Can you give a concrete example of 2?

yzh119 commented 2 weeks ago

Okay I think I understand 2 now, for example, if batch_size=3, and indptr=[0, 1, 5, 10], and offsets=[4, 6, 3]. Then a equivalent positions would be: [4, 6, 7, 8, 9, 3, 4, 5, 6, 7].

Is that true?

ByronHsu commented 2 weeks ago

Okay I think I understand 2 now, for example, if batch_size=3, and indptr=[0, 1, 5, 10], and offsets=[4, 6, 3]. Then a equivalent positions would be: [4, 6, 7, 8, 9, 3, 4, 5, 6, 7].

Yes exactly! Thank you for the prompt response! All sounds good to me.

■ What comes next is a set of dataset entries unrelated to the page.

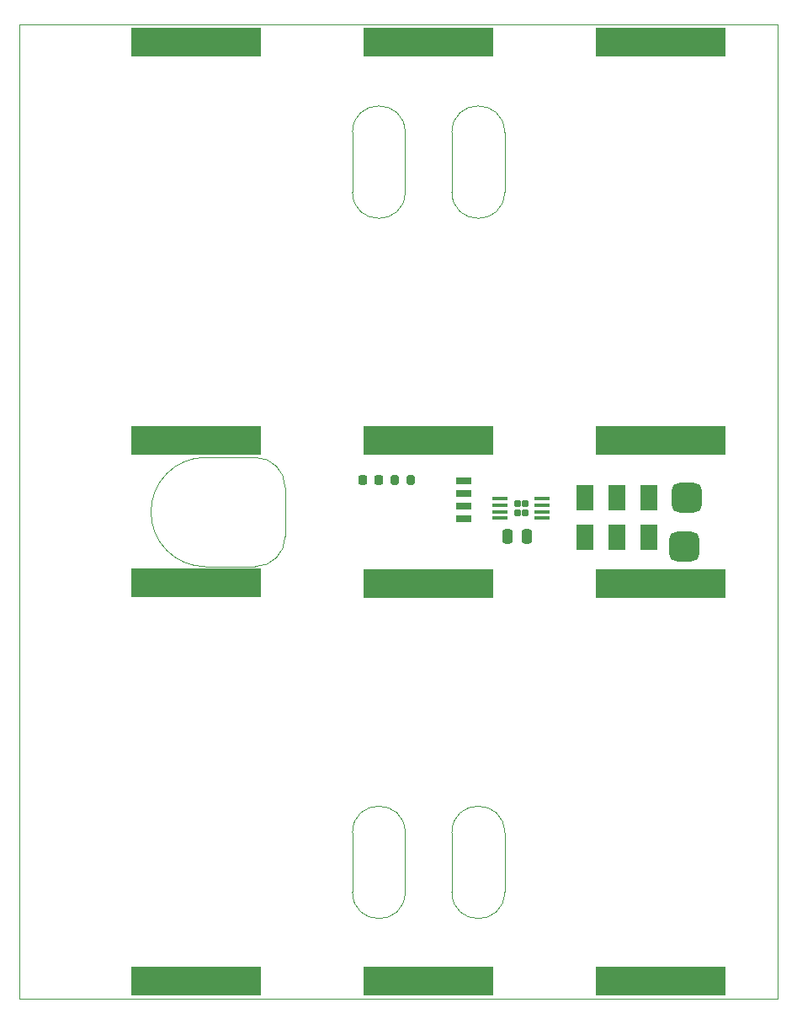
<source format=gbr>
%TF.GenerationSoftware,KiCad,Pcbnew,9.0.0*%
%TF.CreationDate,2025-05-06T20:13:05-04:00*%
%TF.ProjectId,xy_faces_CUpayload_v2,78795f66-6163-4657-935f-43557061796c,3.0*%
%TF.SameCoordinates,Original*%
%TF.FileFunction,Paste,Top*%
%TF.FilePolarity,Positive*%
%FSLAX46Y46*%
G04 Gerber Fmt 4.6, Leading zero omitted, Abs format (unit mm)*
G04 Created by KiCad (PCBNEW 9.0.0) date 2025-05-06 20:13:05*
%MOMM*%
%LPD*%
G01*
G04 APERTURE LIST*
G04 Aperture macros list*
%AMRoundRect*
0 Rectangle with rounded corners*
0 $1 Rounding radius*
0 $2 $3 $4 $5 $6 $7 $8 $9 X,Y pos of 4 corners*
0 Add a 4 corners polygon primitive as box body*
4,1,4,$2,$3,$4,$5,$6,$7,$8,$9,$2,$3,0*
0 Add four circle primitives for the rounded corners*
1,1,$1+$1,$2,$3*
1,1,$1+$1,$4,$5*
1,1,$1+$1,$6,$7*
1,1,$1+$1,$8,$9*
0 Add four rect primitives between the rounded corners*
20,1,$1+$1,$2,$3,$4,$5,0*
20,1,$1+$1,$4,$5,$6,$7,0*
20,1,$1+$1,$6,$7,$8,$9,0*
20,1,$1+$1,$8,$9,$2,$3,0*%
G04 Aperture macros list end*
%ADD10RoundRect,0.157500X0.157500X0.217500X-0.157500X0.217500X-0.157500X-0.217500X0.157500X-0.217500X0*%
%ADD11RoundRect,0.100000X0.687500X0.100000X-0.687500X0.100000X-0.687500X-0.100000X0.687500X-0.100000X0*%
%ADD12R,13.000000X3.000000*%
%ADD13RoundRect,0.750000X0.750000X-0.750000X0.750000X0.750000X-0.750000X0.750000X-0.750000X-0.750000X0*%
%ADD14R,1.700000X2.500000*%
%ADD15RoundRect,0.250000X-0.250000X-0.475000X0.250000X-0.475000X0.250000X0.475000X-0.250000X0.475000X0*%
%ADD16R,1.600000X0.700000*%
%ADD17RoundRect,0.218750X-0.218750X-0.256250X0.218750X-0.256250X0.218750X0.256250X-0.218750X0.256250X0*%
%ADD18RoundRect,0.200000X0.200000X0.275000X-0.200000X0.275000X-0.200000X-0.275000X0.200000X-0.275000X0*%
%TA.AperFunction,Profile*%
%ADD19C,0.050000*%
%TD*%
%TA.AperFunction,Profile*%
%ADD20C,0.100000*%
%TD*%
G04 APERTURE END LIST*
D10*
%TO.C,U2*%
X154200000Y-114870000D03*
X154200000Y-113970000D03*
X153450000Y-114870000D03*
X153450000Y-113970000D03*
D11*
X155937500Y-115395000D03*
X155937500Y-114745000D03*
X155937500Y-114095000D03*
X155937500Y-113445000D03*
X151712500Y-113445000D03*
X151712500Y-114095000D03*
X151712500Y-114745000D03*
X151712500Y-115395000D03*
%TD*%
D12*
%TO.C,SC5*%
X167860000Y-67570000D03*
X167860000Y-107570000D03*
%TD*%
D13*
%TO.C,TP1*%
X170500000Y-113300000D03*
%TD*%
D14*
%TO.C,D3*%
X166650000Y-117350000D03*
X166650000Y-113350000D03*
%TD*%
D13*
%TO.C,TP2*%
X170250000Y-118225000D03*
%TD*%
D14*
%TO.C,D1*%
X160200000Y-117350000D03*
X160200000Y-113350000D03*
%TD*%
D12*
%TO.C,SC3*%
X144490000Y-67570000D03*
X144490000Y-107570000D03*
%TD*%
%TO.C,SC4*%
X144450000Y-121940000D03*
X144450000Y-161940000D03*
%TD*%
%TO.C,SC2*%
X121120000Y-121920000D03*
X121120000Y-161920000D03*
%TD*%
D14*
%TO.C,D2*%
X163450000Y-117350000D03*
X163450000Y-113350000D03*
%TD*%
D12*
%TO.C,SC6*%
X167850000Y-121950000D03*
X167850000Y-161950000D03*
%TD*%
D15*
%TO.C,C2*%
X152450000Y-117200000D03*
X154350000Y-117200000D03*
%TD*%
D16*
%TO.C,U1*%
X148075000Y-115430000D03*
X148075000Y-114160000D03*
X148075000Y-112890000D03*
X148075000Y-111620000D03*
%TD*%
D17*
%TO.C,D4*%
X137912500Y-111525000D03*
X139487500Y-111525000D03*
%TD*%
D12*
%TO.C,SC1*%
X121090000Y-67570000D03*
X121090000Y-107570000D03*
%TD*%
D18*
%TO.C,R1*%
X142725000Y-111550000D03*
X141075000Y-111550000D03*
%TD*%
D19*
X136850000Y-153000000D02*
X136850000Y-147000000D01*
X142150000Y-153000000D02*
X142150000Y-147000000D01*
X146850000Y-147000000D02*
X146850000Y-153000000D01*
X152150000Y-153000000D02*
X152150000Y-147000000D01*
X142150000Y-76600000D02*
X142150000Y-82600000D01*
X136850000Y-76600000D02*
X136850000Y-82600000D01*
X146850000Y-76600000D02*
X146850000Y-82600000D01*
X152150000Y-76600000D02*
X152150000Y-82600000D01*
X142150000Y-82600000D02*
G75*
G02*
X136850000Y-82600000I-2650000J0D01*
G01*
D20*
X103350000Y-65750000D02*
X179650000Y-65750000D01*
X179650000Y-163750000D01*
X103350000Y-163750000D01*
X103350000Y-65750000D01*
D19*
X130075000Y-117262500D02*
G75*
G02*
X127075000Y-120262500I-3000000J0D01*
G01*
X146850000Y-76600000D02*
G75*
G02*
X152150000Y-76600000I2650000J0D01*
G01*
X136850000Y-76600000D02*
G75*
G02*
X142150000Y-76600000I2650000J0D01*
G01*
X122050000Y-120262500D02*
G75*
G02*
X122075000Y-109287500I12500J5487500D01*
G01*
X136850000Y-147000000D02*
G75*
G02*
X142150000Y-147000000I2650000J0D01*
G01*
X122050000Y-120262500D02*
X127075000Y-120262500D01*
X142150000Y-153000000D02*
G75*
G02*
X136850000Y-153000000I-2650000J0D01*
G01*
X146850000Y-147000000D02*
G75*
G02*
X152150000Y-147000000I2650000J0D01*
G01*
X152150000Y-153000000D02*
G75*
G02*
X146850000Y-153000000I-2650000J0D01*
G01*
X122075000Y-109287500D02*
X127075000Y-109287500D01*
X130075000Y-117262500D02*
X130075000Y-112287500D01*
X152150000Y-82600000D02*
G75*
G02*
X146850000Y-82600000I-2650000J0D01*
G01*
X127075000Y-109287500D02*
G75*
G02*
X130075000Y-112287500I0J-3000000D01*
G01*
M02*

</source>
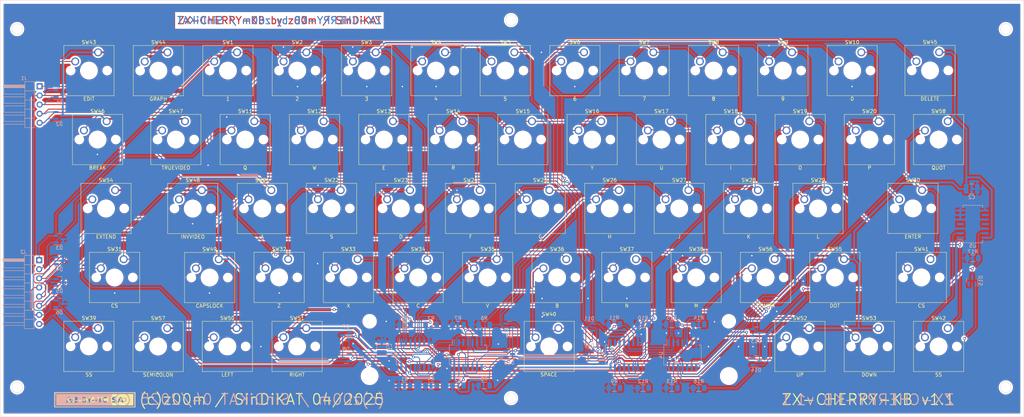
<source format=kicad_pcb>
(kicad_pcb (version 20211014) (generator pcbnew)

  (general
    (thickness 1.6)
  )

  (paper "A3")
  (title_block
    (title "ZX Mechanical Keyboard")
    (date "2025-04-26")
    (rev "1.1")
    (company "z00m / SinDiKAT")
  )

  (layers
    (0 "F.Cu" signal)
    (31 "B.Cu" signal)
    (32 "B.Adhes" user "B.Adhesive")
    (33 "F.Adhes" user "F.Adhesive")
    (34 "B.Paste" user)
    (35 "F.Paste" user)
    (36 "B.SilkS" user "B.Silkscreen")
    (37 "F.SilkS" user "F.Silkscreen")
    (38 "B.Mask" user)
    (39 "F.Mask" user)
    (40 "Dwgs.User" user "User.Drawings")
    (41 "Cmts.User" user "User.Comments")
    (42 "Eco1.User" user "User.Eco1")
    (43 "Eco2.User" user "User.Eco2")
    (44 "Edge.Cuts" user)
    (45 "Margin" user)
    (46 "B.CrtYd" user "B.Courtyard")
    (47 "F.CrtYd" user "F.Courtyard")
    (48 "B.Fab" user)
    (49 "F.Fab" user)
    (50 "User.1" user)
    (51 "User.2" user)
    (52 "User.3" user)
    (53 "User.4" user)
    (54 "User.5" user)
    (55 "User.6" user)
    (56 "User.7" user)
    (57 "User.8" user)
    (58 "User.9" user)
  )

  (setup
    (stackup
      (layer "F.SilkS" (type "Top Silk Screen"))
      (layer "F.Paste" (type "Top Solder Paste"))
      (layer "F.Mask" (type "Top Solder Mask") (thickness 0.01))
      (layer "F.Cu" (type "copper") (thickness 0.035))
      (layer "dielectric 1" (type "core") (thickness 1.51) (material "FR4") (epsilon_r 4.5) (loss_tangent 0.02))
      (layer "B.Cu" (type "copper") (thickness 0.035))
      (layer "B.Mask" (type "Bottom Solder Mask") (thickness 0.01))
      (layer "B.Paste" (type "Bottom Solder Paste"))
      (layer "B.SilkS" (type "Bottom Silk Screen"))
      (copper_finish "None")
      (dielectric_constraints no)
    )
    (pad_to_mask_clearance 0)
    (pcbplotparams
      (layerselection 0x00010fc_ffffffff)
      (disableapertmacros false)
      (usegerberextensions true)
      (usegerberattributes false)
      (usegerberadvancedattributes false)
      (creategerberjobfile false)
      (svguseinch false)
      (svgprecision 6)
      (excludeedgelayer true)
      (plotframeref false)
      (viasonmask false)
      (mode 1)
      (useauxorigin false)
      (hpglpennumber 1)
      (hpglpenspeed 20)
      (hpglpendiameter 15.000000)
      (dxfpolygonmode true)
      (dxfimperialunits true)
      (dxfusepcbnewfont true)
      (psnegative false)
      (psa4output false)
      (plotreference true)
      (plotvalue false)
      (plotinvisibletext false)
      (sketchpadsonfab false)
      (subtractmaskfromsilk true)
      (outputformat 1)
      (mirror false)
      (drillshape 0)
      (scaleselection 1)
      (outputdirectory "gerber/")
    )
  )

  (net 0 "")
  (net 1 "VDD")
  (net 2 "VSS")
  (net 3 "/KB2")
  (net 4 "/KB1")
  (net 5 "/KB4")
  (net 6 "/KB3")
  (net 7 "/A10")
  (net 8 "/A11")
  (net 9 "/A12")
  (net 10 "/A9")
  (net 11 "/A8")
  (net 12 "/A13")
  (net 13 "/A15")
  (net 14 "/A14")
  (net 15 "/KBLEFT")
  (net 16 "/KBEXT")
  (net 17 "/KBCAPS")
  (net 18 "/KBUP")
  (net 19 "/KBRIGHT")
  (net 20 "/KBDEL")
  (net 21 "/KBDOWN")
  (net 22 "/KBEDIT")
  (net 23 "/KBGRAPH")
  (net 24 "/KBTRUEVID")
  (net 25 "/KBCAPSLOCK")
  (net 26 "/KBBREAK")
  (net 27 "/KBINVVID")
  (net 28 "/KBCOMMA")
  (net 29 "/KBDOT")
  (net 30 "/KBSYMBOL")
  (net 31 "/KBQUOT")
  (net 32 "/KBSEMICOLON")
  (net 33 "unconnected-(D15-Pad2)")
  (net 34 "/KB0")
  (net 35 "unconnected-(U5-Pad4)")
  (net 36 "unconnected-(U5-Pad9)")
  (net 37 "unconnected-(U5-Pad11)")

  (footprint "Button_Switch_Keyboard:SW_Cherry_MX_1.00u_PCB" (layer "F.Cu") (at 210.17 100.48))

  (footprint "Button_Switch_Keyboard:SW_Cherry_MX_1.00u_PCB" (layer "F.Cu") (at 195.71 119.68))

  (footprint "Button_Switch_Keyboard:SW_Cherry_MX_1.50u_PCB" (layer "F.Cu") (at 326.03 158.07))

  (footprint "Button_Switch_Keyboard:SW_Cherry_MX_1.25u_PCB" (layer "F.Cu") (at 328.44 100.45))

  (footprint "Button_Switch_Keyboard:SW_Cherry_MX_1.00u_PCB" (layer "F.Cu") (at 113.53 177.3))

  (footprint "Button_Switch_Keyboard:SW_Cherry_MX_1.00u_PCB" (layer "F.Cu") (at 200.52 138.86))

  (footprint "Button_Switch_Keyboard:SW_Cherry_MX_1.00u_PCB" (layer "F.Cu") (at 132.97 100.48))

  (footprint "Button_Switch_Keyboard:SW_Cherry_MX_1.00u_PCB" (layer "F.Cu") (at 181.12 138.86))

  (footprint "Button_Switch_Keyboard:SW_Cherry_MX_1.00u_PCB" (layer "F.Cu") (at 176.37 119.68))

  (footprint "Button_Switch_Keyboard:SW_Cherry_MX_1.00u_PCB" (layer "F.Cu") (at 166.52 158.08))

  (footprint "Button_Switch_Keyboard:SW_Cherry_MX_1.00u_PCB" (layer "F.Cu") (at 142.52 138.88))

  (footprint "Button_Switch_Keyboard:SW_Cherry_MX_1.00u_PCB" (layer "F.Cu") (at 292.27 119.68))

  (footprint "Button_Switch_Keyboard:SW_Cherry_MX_1.00u_PCB" (layer "F.Cu") (at 282.64 158.07))

  (footprint "Button_Switch_Keyboard:SW_Cherry_MX_1.00u_PCB" (layer "F.Cu") (at 219.92 138.86))

  (footprint "Button_Switch_Keyboard:SW_Cherry_MX_1.75u_PCB" (layer "F.Cu") (at 323.67 138.85))

  (footprint "Button_Switch_Keyboard:SW_Cherry_MX_6.25u_PCB" (layer "F.Cu") (at 222.42 177.28))

  (footprint "Button_Switch_Keyboard:SW_Cherry_MX_1.00u_PCB" (layer "F.Cu") (at 118.47 119.68))

  (footprint "Button_Switch_Keyboard:SW_Cherry_MX_1.00u_PCB" (layer "F.Cu") (at 287.47 100.48))

  (footprint "Button_Switch_Keyboard:SW_Cherry_MX_1.00u_PCB" (layer "F.Cu") (at 311.57 119.68))

  (footprint "Button_Switch_Keyboard:SW_Cherry_MX_1.00u_PCB" (layer "F.Cu") (at 157.07 119.68))

  (footprint "Button_Switch_Keyboard:SW_Cherry_MX_1.00u_PCB" (layer "F.Cu") (at 306.77 100.48))

  (footprint "Button_Switch_Keyboard:SW_Cherry_MX_1.00u_PCB" (layer "F.Cu") (at 161.82 138.86))

  (footprint "Button_Switch_Keyboard:SW_Cherry_MX_1.00u_PCB" (layer "F.Cu") (at 258.62 138.86))

  (footprint "Button_Switch_Keyboard:SW_Cherry_MX_1.00u_PCB" (layer "F.Cu") (at 152.22 177.28))

  (footprint "Button_Switch_Keyboard:SW_Cherry_MX_1.00u_PCB" (layer "F.Cu") (at 94.26 177.27))

  (footprint "Button_Switch_Keyboard:SW_Cherry_MX_1.50u_PCB" (layer "F.Cu") (at 99.02 138.87))

  (footprint "Button_Switch_Keyboard:SW_Cherry_MX_1.00u_PCB" (layer "F.Cu") (at 137.77 119.68))

  (footprint "Button_Switch_Keyboard:SW_Cherry_MX_1.00u_PCB" (layer "F.Cu") (at 248.87 100.48))

  (footprint "Button_Switch_Keyboard:SW_Cherry_MX_1.00u_PCB" (layer "F.Cu") (at 292.22 177.29))

  (footprint "cc-by-nc-sa:cc-by-nc-sa" (layer "F.Cu") (at 93.35 197.2))

  (footprint "Button_Switch_Keyboard:SW_Cherry_MX_1.00u_PCB" (layer "F.Cu") (at 244.02 158.08))

  (footprint "Button_Switch_Keyboard:SW_Cherry_MX_1.00u_PCB" (layer "F.Cu") (at 152.27 100.48))

  (footprint "Button_Switch_Keyboard:SW_Cherry_MX_1.00u_PCB" (layer "F.Cu") (at 272.97 119.68))

  (footprint "Button_Switch_Keyboard:SW_Cherry_MX_1.00u_PCB" (layer "F.Cu") (at 127.86 158.1))

  (footprint "Button_Switch_Keyboard:SW_Cherry_MX_1.00u_PCB" (layer "F.Cu") (at 113.61 100.5))

  (footprint "Button_Switch_Keyboard:SW_Cherry_MX_1.00u_PCB" (layer "F.Cu") (at 185.92 158.08))

  (footprint "Button_Switch_Keyboard:SW_Cherry_MX_1.00u_PCB" (layer "F.Cu") (at 297.25 138.86))

  (footprint "Button_Switch_Keyboard:SW_Cherry_MX_1.00u_PCB" (layer "F.Cu") (at 147.21 158.06))

  (footprint "Button_Switch_Keyboard:SW_Cherry_MX_1.00u_PCB" (layer "F.Cu") (at 171.57 100.48))

  (footprint "Button_Switch_Keyboard:SW_Cherry_MX_1.00u_PCB" (layer "F.Cu") (at 253.67 119.68))

  (footprint "Button_Switch_Keyboard:SW_Cherry_MX_1.00u_PCB" (layer "F.Cu") (at 268.17 100.48))

  (footprint "Button_Switch_Keyboard:SW_Cherry_MX_1.00u_PCB" (layer "F.Cu") (at 94.27 100.48))

  (footprint "Button_Switch_Keyboard:SW_Cherry_MX_1.00u_PCB" (layer "F.Cu") (at 215.07 119.68))

  (footprint "Button_Switch_Keyboard:SW_Cherry_MX_1.00u_PCB" (layer "F.Cu") (at 229.57 100.48))

  (footprint "Button_Switch_Keyboard:SW_Cherry_MX_1.00u_PCB" (layer "F.Cu") (at 277.95 138.86))

  (footprint "Button_Switch_Keyboard:SW_Cherry_MX_1.75u_PCB" (layer "F.Cu")
    (tedit 5A02FE24) (tstamp 9e86b28e-f71e-42cb-99fe-b1c3aa3a2aef)
    (at 101.4 158.08)
    (descr "Cherry MX keyswitch, 1.75u, PCB mount, http://cherryamericas.com/wp-content/uploads/2014/12/mx_cat.pdf")
    (tags "Cherry MX keyswitch 1.75u PCB")
    (property "Sheetfile" "zx-mechanical-keyboard.kicad_sch")
    (property "Sheetname" "")
    (path "/f11c80f7-933c-4bb5-9204-c409124c2d53")
    (attr through_hole)
    (fp_text reference "SW31" (at -2.54 -2.794) (layer "F.SilkS")
      (effects (font (size 1 1) (thickness 0.15)))
      (tstamp dc2828b0-4b70-4f6e-855a-08c8e188a6b3)
    )
    (fp_text value "CS" (at -2.54 12.954) (layer "F.SilkS")
      (effects (font (size 1 1) (thickness 0.15)))
      (tstamp b7f81766-7a5c-4245-9126-53596ed24ae4)
    
... [3495824 chars truncated]
</source>
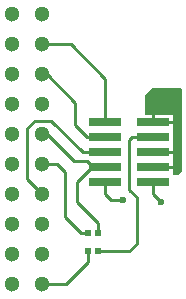
<source format=gtl>
G04 Layer_Physical_Order=1*
G04 Layer_Color=255*
%FSLAX25Y25*%
%MOIN*%
G70*
G01*
G75*
%ADD10R,0.11000X0.03000*%
%ADD11R,0.02362X0.02165*%
%ADD12C,0.01000*%
%ADD13C,0.05118*%
%ADD14C,0.02362*%
G36*
X1473177Y703147D02*
X1473177Y675677D01*
X1472000Y674500D01*
X1470000D01*
Y676500D01*
X1463500D01*
Y677500D01*
X1470000D01*
Y679500D01*
Y681500D01*
X1463500D01*
Y682500D01*
X1470000D01*
Y684500D01*
Y689500D01*
Y691500D01*
X1463500D01*
Y692000D01*
X1463000D01*
Y694500D01*
X1460677D01*
X1460677Y701177D01*
X1463000Y703500D01*
X1472823Y703500D01*
X1473177Y703147D01*
D02*
G37*
%LPC*%
G36*
X1470000Y694500D02*
X1464000D01*
Y692500D01*
X1470000D01*
Y694500D01*
D02*
G37*
%LPD*%
D10*
X1463500Y672000D02*
D03*
Y677000D02*
D03*
Y682000D02*
D03*
Y687000D02*
D03*
Y692000D02*
D03*
X1447516D02*
D03*
Y687000D02*
D03*
Y682000D02*
D03*
Y677000D02*
D03*
Y672000D02*
D03*
D11*
X1441827Y649000D02*
D03*
X1445173D02*
D03*
X1441827Y655000D02*
D03*
X1445173D02*
D03*
D12*
X1428000Y688000D02*
X1437000Y679000D01*
X1426500Y688000D02*
X1428000D01*
X1445173Y649000D02*
X1455500D01*
X1458000Y651500D01*
Y667000D01*
X1455500Y669500D02*
X1458000Y667000D01*
X1455500Y669500D02*
Y686000D01*
X1456500Y687000D01*
X1463500D01*
X1449500Y666000D02*
X1453500D01*
X1447516Y667984D02*
X1449500Y666000D01*
X1447516Y667984D02*
Y672000D01*
X1452000D01*
X1443500Y677000D02*
X1447516D01*
X1443000D02*
X1443500D01*
X1445173Y655000D02*
Y658327D01*
X1438000Y665500D02*
X1445173Y658327D01*
X1438000Y665500D02*
Y672000D01*
X1443000Y677000D01*
X1437000Y679000D02*
X1441500D01*
X1443500Y677000D01*
X1428000Y708000D02*
X1437500Y698500D01*
Y691000D02*
Y698500D01*
Y691000D02*
X1441500Y687000D01*
X1447516D01*
X1436000Y718000D02*
X1447516Y706484D01*
X1426500Y718000D02*
X1436000D01*
X1447516Y692000D02*
Y706484D01*
X1441827Y645327D02*
Y649000D01*
X1434500Y638000D02*
X1441827Y645327D01*
X1426500Y638000D02*
X1434500D01*
X1426500Y678000D02*
X1431500D01*
X1434000Y675500D01*
Y660500D02*
Y675500D01*
Y660500D02*
X1439500Y655000D01*
X1441827D01*
X1463500Y668000D02*
X1466000Y665500D01*
X1463500Y668000D02*
Y672000D01*
X1440000Y682000D02*
X1447516D01*
X1429500Y692500D02*
X1440000Y682000D01*
X1424000Y692500D02*
X1429500D01*
X1421500Y690000D02*
X1424000Y692500D01*
X1421500Y673000D02*
Y690000D01*
Y673000D02*
X1426500Y668000D01*
Y708000D02*
X1428000D01*
D13*
X1426500Y638000D02*
D03*
Y648000D02*
D03*
Y658000D02*
D03*
Y668000D02*
D03*
Y678000D02*
D03*
Y688000D02*
D03*
Y698000D02*
D03*
Y708000D02*
D03*
Y718000D02*
D03*
Y728000D02*
D03*
X1416500Y638000D02*
D03*
Y728000D02*
D03*
Y718000D02*
D03*
Y708000D02*
D03*
Y698000D02*
D03*
Y688000D02*
D03*
Y678000D02*
D03*
Y668000D02*
D03*
Y658000D02*
D03*
Y648000D02*
D03*
D14*
X1453500Y666000D02*
D03*
X1471500Y679500D02*
D03*
Y684625D02*
D03*
Y689750D02*
D03*
Y694875D02*
D03*
Y700000D02*
D03*
X1466000Y665500D02*
D03*
M02*

</source>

One comment: Can we separate the new API from the current 4 flashinfer's rope functions and provide the exact same interface with vLLM? Several reasons:

  1. apply_rope_inplace only implements the formula on the original paper, but in reality there are much more variants
  2. It makes all vllm's kernel users easy to migrate

Maybe we can call this apply_rope_inplace_with_cache, which does not calculate rope on the fly and support my proposed features

def apply_rope_inplace_with_cache(
    positions: torch.Tensor,
    query: torch.Tensor,
    key: torch.Tensor,
    head_size: int,
    cos_sin_cache: torch.Tensor,
    is_neox: bool,
) -> None:
   ...
ByronHsu commented 2 weeks ago

I did a global search and found ops.batch_rotary_embedding is not used in SGLang (looks like not in vLLM too). So we can safely skip 4th feature. thanks!